BEGIN Given records
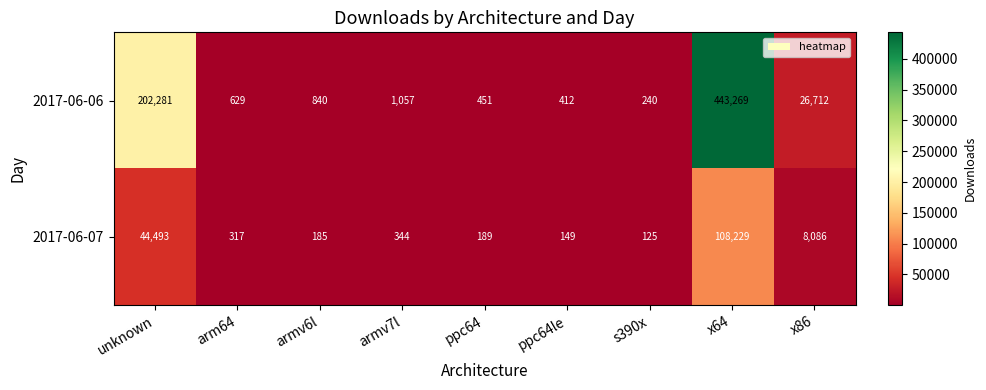

Which label corresponds to the largest value in the chart?

x64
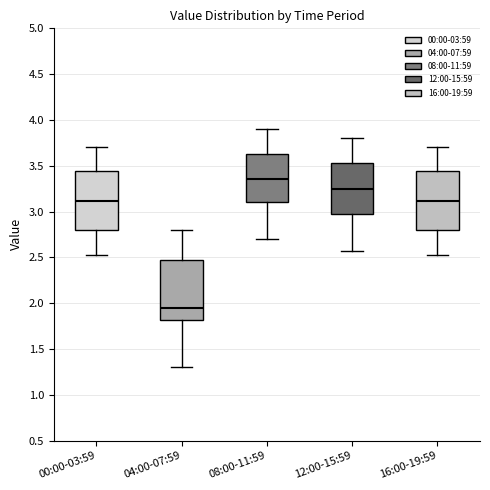

Where does the median line of the box for 16:00-19:59 sit on the y-axis? The values are not printed on the chart, so give them approximately, as read against the axis.

3.10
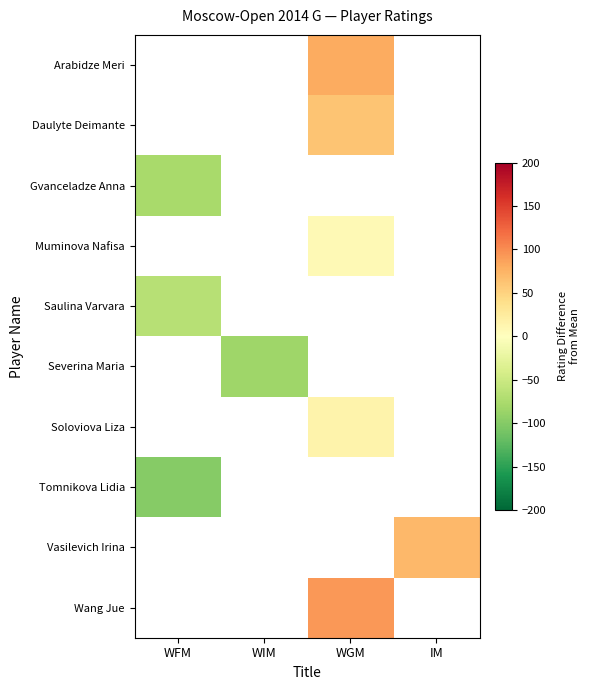

At which label does Severina Maria reach its peak?

WFM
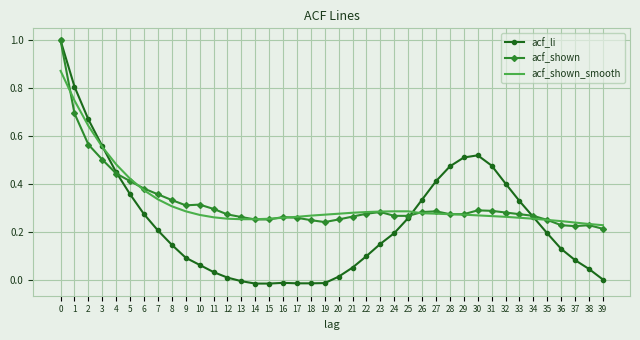

The acf_shown series shows 0.4 at 24. True or false?

False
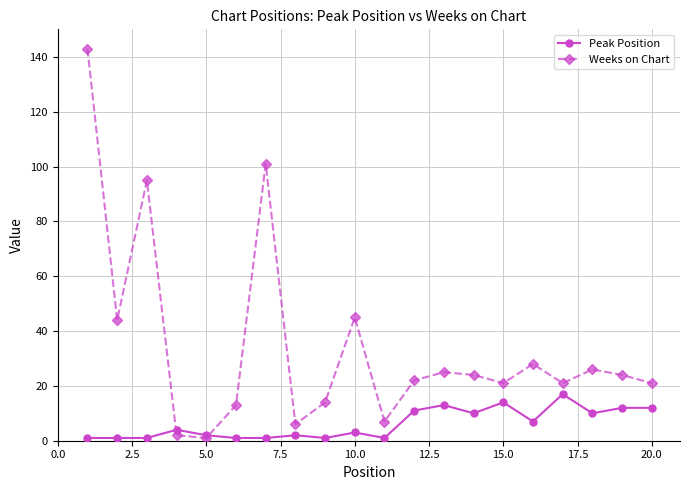

True or false: Weeks on Chart has more than 0 points higher than both neighbors.

True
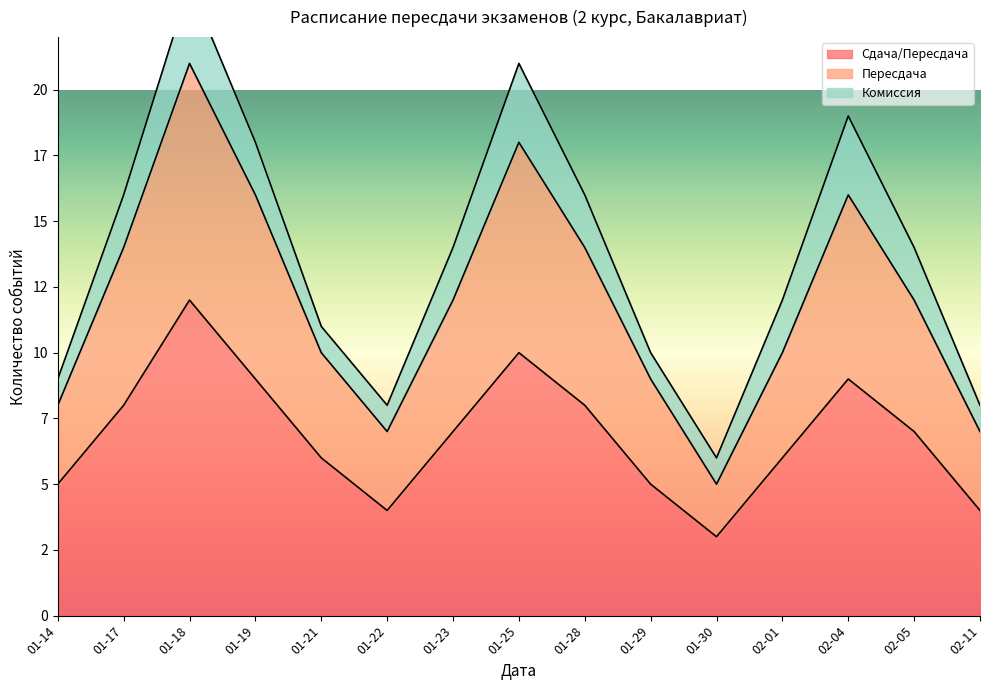

What is the greatest value displayed?

21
END Given records
Which lines in the entries contain the word "does"? Report each of those lines in full.

Where does the median line of the box for 16:00-19:59 sit on the y-axis? The values are not printed on the chart, so give them approximately, as read against the axis.
At which label does Severina Maria reach its peak?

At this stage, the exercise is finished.